Mit den Neuerungen im deutschen Erbrecht zum 1. Januar 2010 wurden die gesetzlichen Bestimmungen an die veränderten Lebensbedingungen angepasst. Was die „Entlohnung“ von Pflegeleistungen aus dem Erbe betrifft, blieb der Fortschritt dennoch sehr bescheiden. Schrieb die bislang gültige Rechtslage nur den Abkömmlingen, also Kindern und Enkeln des sog. Erblassers, einen Anspruch auf Vergütung von Pflegeleistungen zu, wenn diese für die Zeit der Pflege auf eigenes Einkommen verzichteten, so wurde nun lediglich die Einschränkung „unter Verzicht auf berufliches Einkommen“ gestrichen. Ein Gesetzgebungsvorschlag des Bochumer Juristen Prof. Dr. Peter A. Windel, den Anspruch auf Vergütung zumindest auf pflegende Familienangehörige auszudehnen, scheiterte ebenso wie ein weiterer der Bundesregierung.
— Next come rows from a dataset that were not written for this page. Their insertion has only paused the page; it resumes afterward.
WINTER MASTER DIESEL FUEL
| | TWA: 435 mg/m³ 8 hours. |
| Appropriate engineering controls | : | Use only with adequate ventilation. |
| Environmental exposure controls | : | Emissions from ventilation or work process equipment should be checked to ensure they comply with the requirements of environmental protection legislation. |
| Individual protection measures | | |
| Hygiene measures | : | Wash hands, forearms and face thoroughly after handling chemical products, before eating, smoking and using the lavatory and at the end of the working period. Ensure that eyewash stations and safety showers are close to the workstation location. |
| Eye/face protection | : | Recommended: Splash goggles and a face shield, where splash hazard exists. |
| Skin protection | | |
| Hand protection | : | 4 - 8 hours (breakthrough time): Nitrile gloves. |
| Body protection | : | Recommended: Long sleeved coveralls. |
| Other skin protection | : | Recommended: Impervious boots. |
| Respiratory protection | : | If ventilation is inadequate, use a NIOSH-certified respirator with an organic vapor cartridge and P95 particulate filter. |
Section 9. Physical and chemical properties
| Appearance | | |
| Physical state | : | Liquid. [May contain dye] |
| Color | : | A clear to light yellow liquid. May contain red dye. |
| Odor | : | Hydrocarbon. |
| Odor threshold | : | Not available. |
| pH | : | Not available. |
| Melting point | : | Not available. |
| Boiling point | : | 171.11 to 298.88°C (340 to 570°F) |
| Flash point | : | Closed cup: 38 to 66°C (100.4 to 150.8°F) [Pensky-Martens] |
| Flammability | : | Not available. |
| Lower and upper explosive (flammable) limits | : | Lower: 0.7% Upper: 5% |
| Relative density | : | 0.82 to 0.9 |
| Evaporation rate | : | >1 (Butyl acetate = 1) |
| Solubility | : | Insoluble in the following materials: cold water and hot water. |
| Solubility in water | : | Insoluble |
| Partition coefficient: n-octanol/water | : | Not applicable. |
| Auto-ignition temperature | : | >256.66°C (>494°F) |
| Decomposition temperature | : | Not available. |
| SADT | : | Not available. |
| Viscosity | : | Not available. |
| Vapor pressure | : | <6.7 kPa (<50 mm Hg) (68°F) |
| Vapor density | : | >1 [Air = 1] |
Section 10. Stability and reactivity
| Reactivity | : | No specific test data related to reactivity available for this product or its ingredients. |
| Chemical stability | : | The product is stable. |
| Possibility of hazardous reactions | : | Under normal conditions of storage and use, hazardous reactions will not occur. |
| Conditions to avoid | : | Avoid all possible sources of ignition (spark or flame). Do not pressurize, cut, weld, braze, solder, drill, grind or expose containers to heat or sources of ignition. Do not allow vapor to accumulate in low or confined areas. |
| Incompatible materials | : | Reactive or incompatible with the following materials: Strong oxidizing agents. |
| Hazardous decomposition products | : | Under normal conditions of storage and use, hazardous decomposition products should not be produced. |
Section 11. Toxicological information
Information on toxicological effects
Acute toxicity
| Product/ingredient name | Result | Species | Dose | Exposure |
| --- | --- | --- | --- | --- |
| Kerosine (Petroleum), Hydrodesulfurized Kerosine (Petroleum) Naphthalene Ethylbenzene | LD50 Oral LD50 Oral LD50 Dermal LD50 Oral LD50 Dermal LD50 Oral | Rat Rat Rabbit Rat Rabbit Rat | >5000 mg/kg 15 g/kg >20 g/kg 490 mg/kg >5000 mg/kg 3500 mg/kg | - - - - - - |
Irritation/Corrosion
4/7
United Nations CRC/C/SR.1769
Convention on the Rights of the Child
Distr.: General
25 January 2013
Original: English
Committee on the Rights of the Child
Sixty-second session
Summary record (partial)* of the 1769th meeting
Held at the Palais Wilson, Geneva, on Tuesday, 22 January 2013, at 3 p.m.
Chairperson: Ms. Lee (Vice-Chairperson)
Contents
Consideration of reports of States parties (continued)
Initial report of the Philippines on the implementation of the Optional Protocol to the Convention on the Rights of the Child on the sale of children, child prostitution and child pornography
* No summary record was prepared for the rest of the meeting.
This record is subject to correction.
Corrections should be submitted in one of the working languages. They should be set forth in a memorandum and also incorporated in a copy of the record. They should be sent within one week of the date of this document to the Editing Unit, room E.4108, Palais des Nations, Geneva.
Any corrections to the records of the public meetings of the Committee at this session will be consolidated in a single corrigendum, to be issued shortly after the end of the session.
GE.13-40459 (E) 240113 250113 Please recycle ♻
Weil es der Gesellschaft zugutekommt

Solidarische Pflege kommt der gesamten Gesellschaft zugute. Nicht zuletzt, weil die sozialen Sicherungssysteme der „alternden Gesellschaft“ entlastet werden. Doch das nun 2010 in Kraft getretene „Gesetz zur Änderung des Erbrechts“ stärkt die private Pflege nicht. Das Erbrecht, das auch die Honorierung häuslicher Pflege aus dem Nachlass regelt, orientiert sich am familienrechtlichen Status, d.h. vornehmlich an der Bürgerlichen Ehe (Statusbeziehung). Die vielfältigen weiteren „Erscheinungsformen von Familie“ (Realbeziehungen) in der heutigen Gesellschaft bleiben dabei außer Betracht. Dass die Gesetzeslage einer Änderung bedarf, ist längst erkannt. Doch die bisherigen Vorschläge (Regierungsentwurf sowie Alternativvorschläge aus den Ausschüssen) befriedigten den Bochumer Juristen Windel nicht, da sie Lösungen nur innerhalb der erbrechtlichen Verteilungsordnung suchen.